Hisey, a junior, is cast as one of the two SpongeBob Squarepants, who has an adventure to try to stop the volcano with his best friends Patrick Star, a dumb but humorous pink starfish, and Sandy Cheeks, a brilliant and tough squirrel living under the ocean with the aid of a diving suit. “But he’s really friends with everyone,” said Hisey. “He’s super extroverted and talks to all the people in the town. So he really treasures everybody.”
Hisey and fellow lead actor Oscar LaVergne both radiate this smiling, optimistic spirit on stage and off. They have experience in school drama productions and with Stage Kids, and say they might continue with theater arts in college. Hisey’s exceptional comedic skills were featured as Timon the meerkat in StageTeen’s “The Lion King’’ this past summer.

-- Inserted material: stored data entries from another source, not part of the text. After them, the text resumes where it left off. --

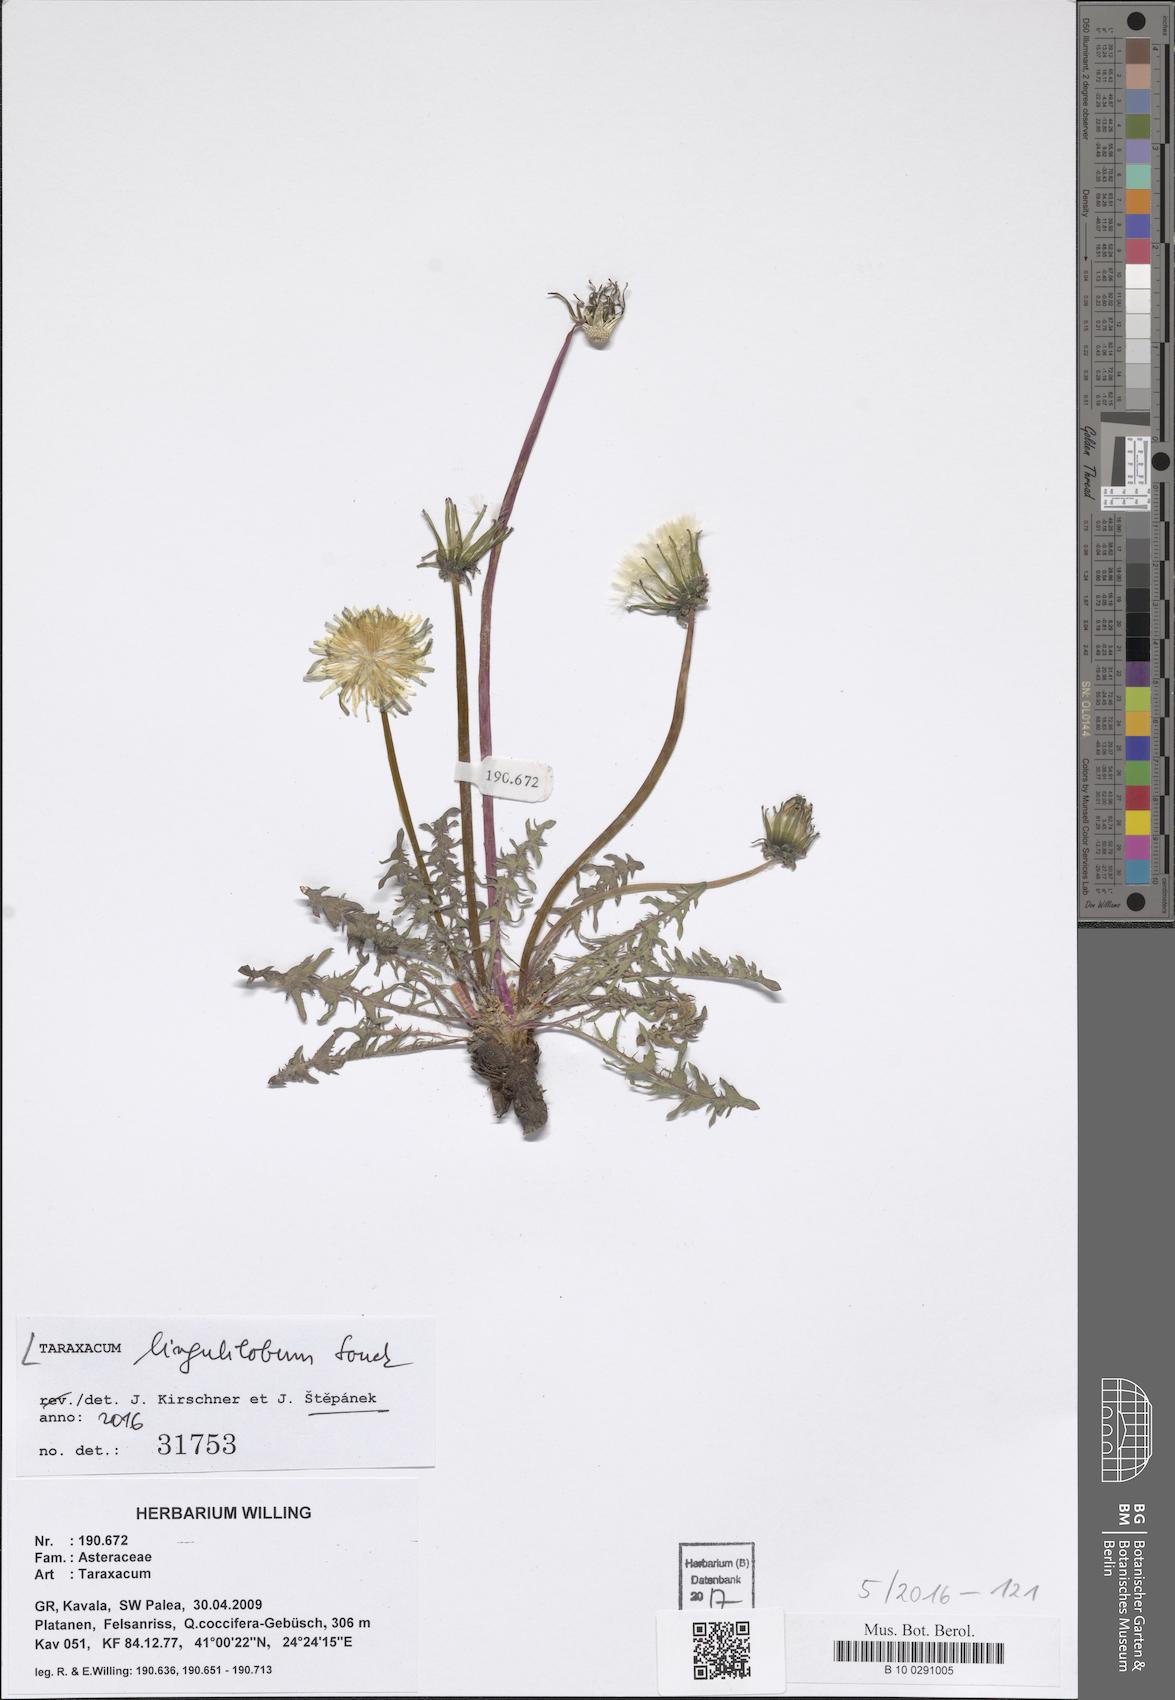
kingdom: Plantae
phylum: Tracheophyta
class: Magnoliopsida
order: Asterales
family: Asteraceae
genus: Taraxacum
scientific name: Taraxacum lingulilobum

Hisey says the high schoolers are already really close friends, and then with the district musical they get to interact with elementary school students who “make everything really exciting and energetic.”
At the Monday night rehearsal run-through, the directorial focus was on exaggerated movements by actors to embody the cartoon characters, such as Squidward, the four-legged squid with a perpetual attitude problem. The choreographer is Jennifer Deveraux, principal at WestSide High School, who is also calling the cues for every show on headset.

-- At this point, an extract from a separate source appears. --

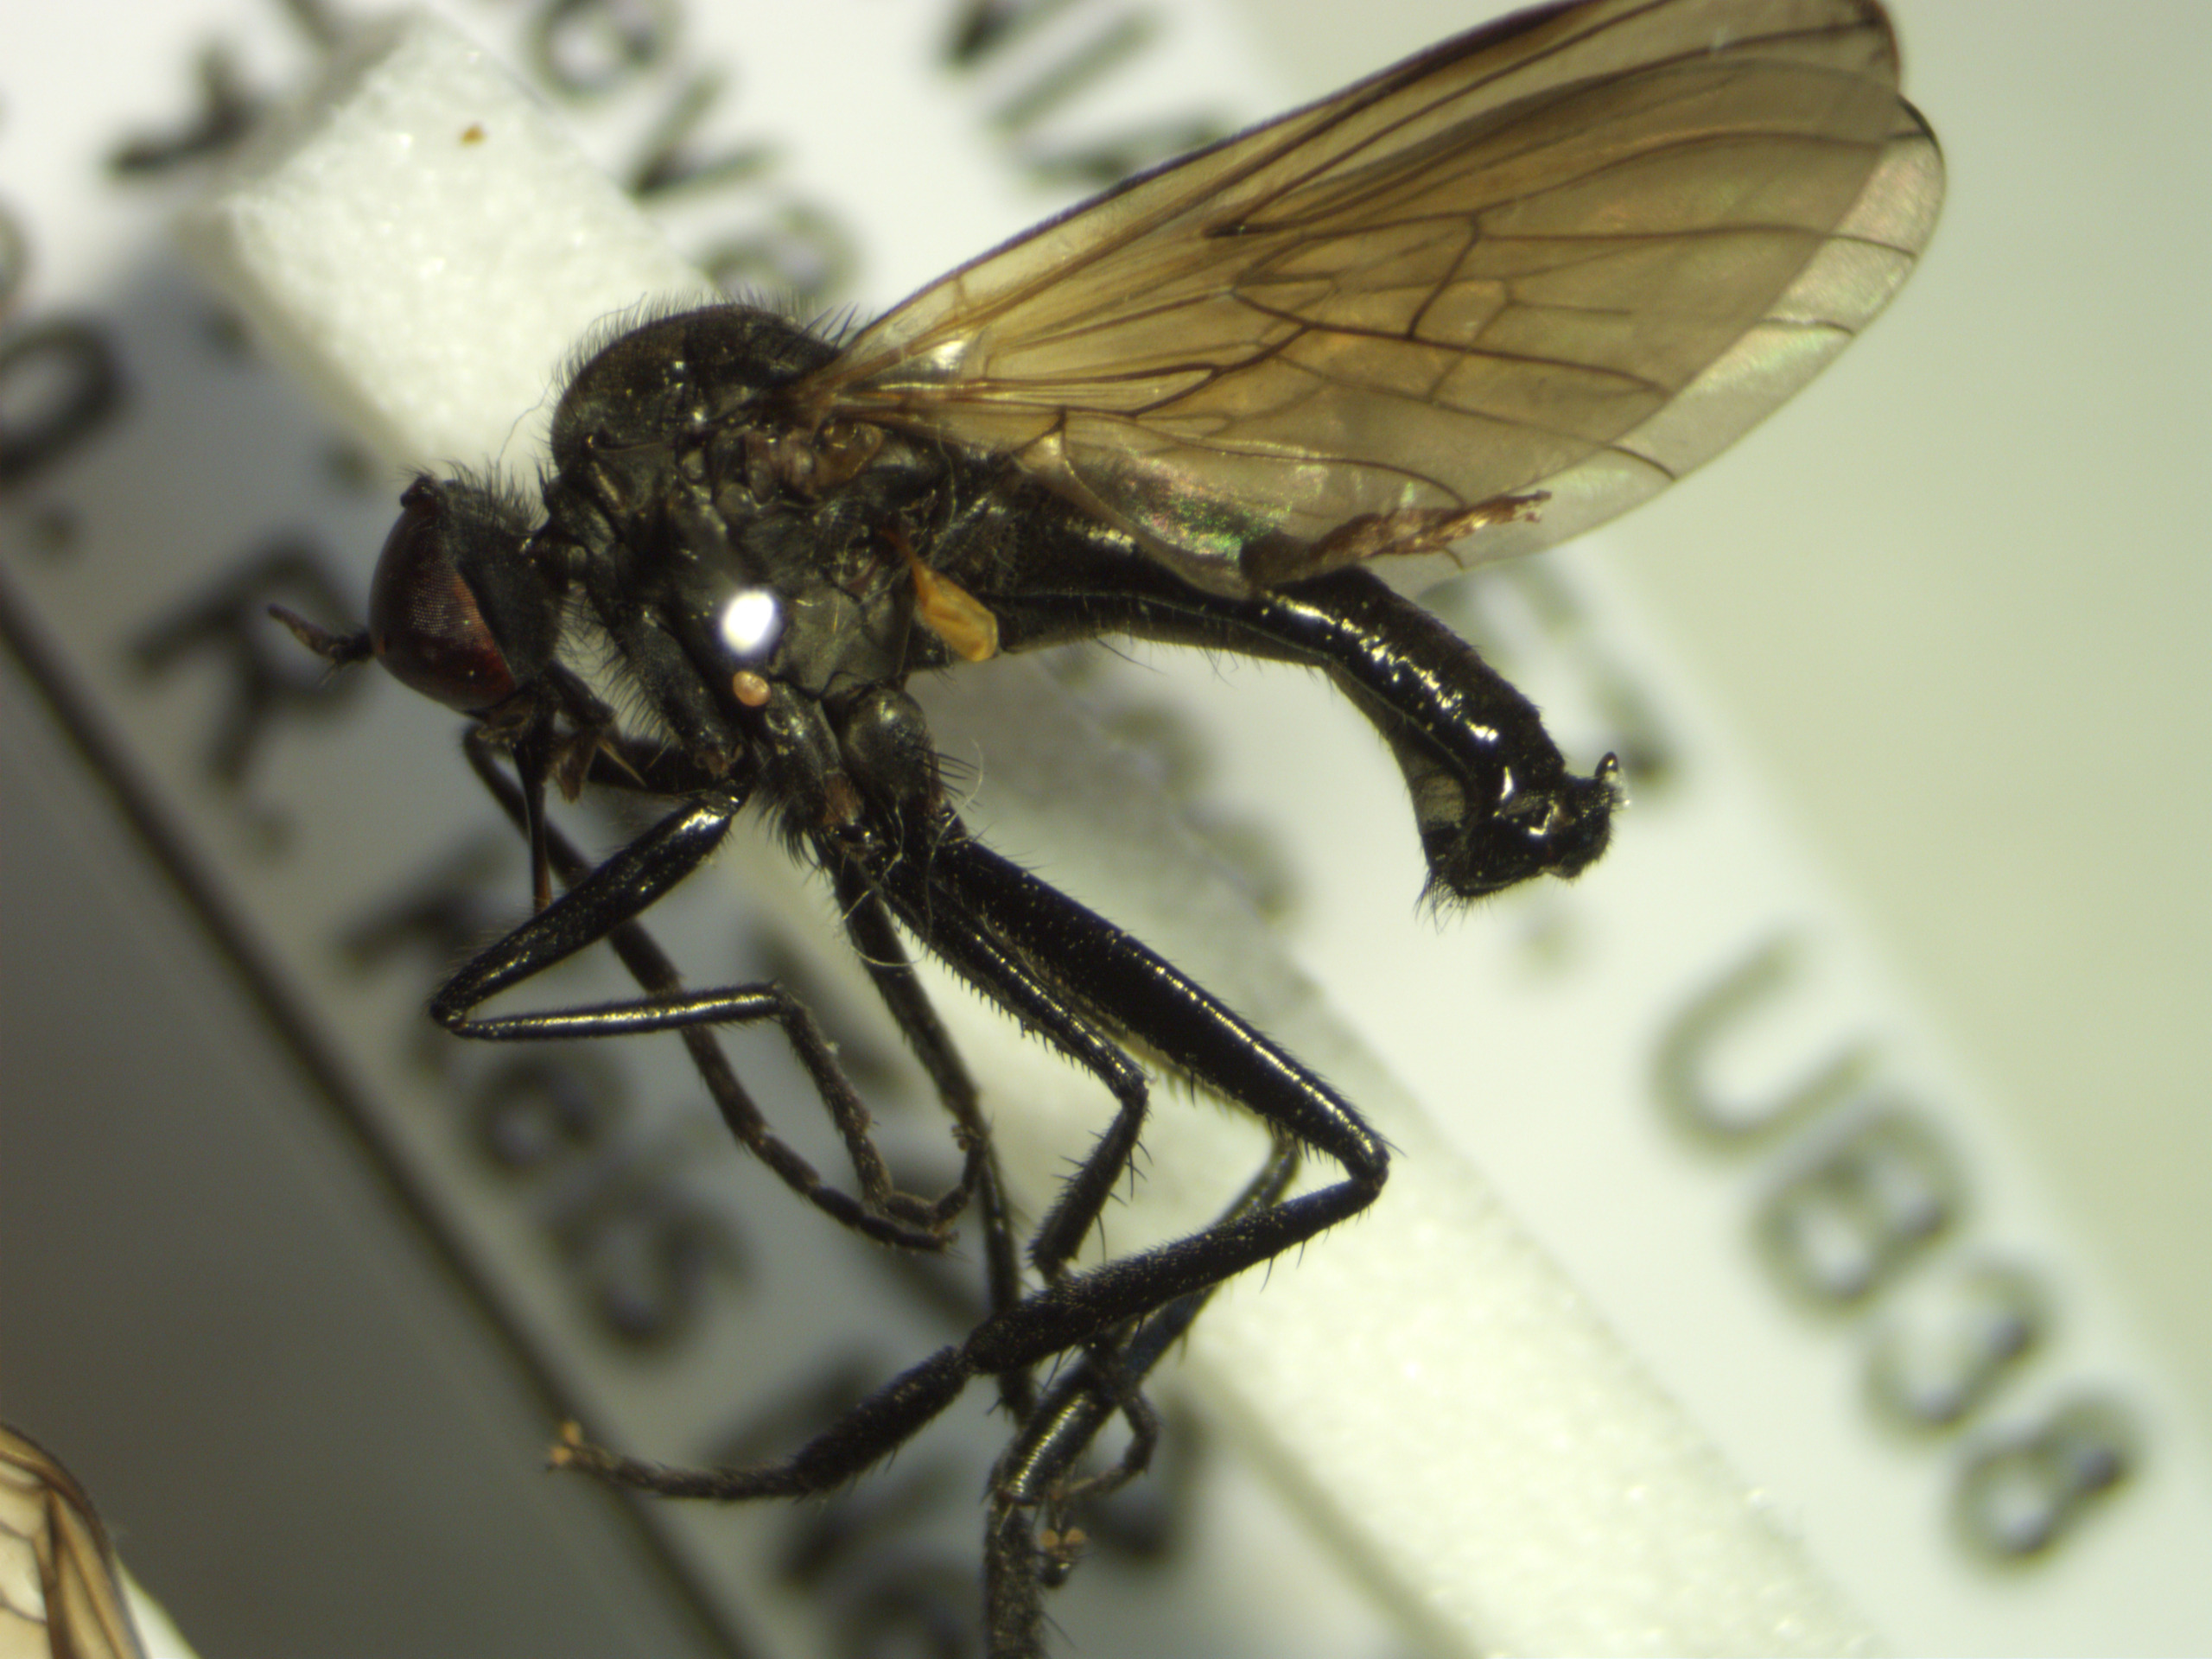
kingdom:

Refining the soundtrack and stage timing of moments like big red bouncy balls striking the town as a lava flow was another focus of the rehearsal. The scenic design is created and built by parent volunteers, who also become friends and help each other in a type of theater-family, said Shearer.
Students new to theater are learning terms like “places” to get set for a scene, and basics of stage makeup and wig and costume care; the more experienced performers commit fully as actors, singers and dancers for audiences of all ages in this district musical.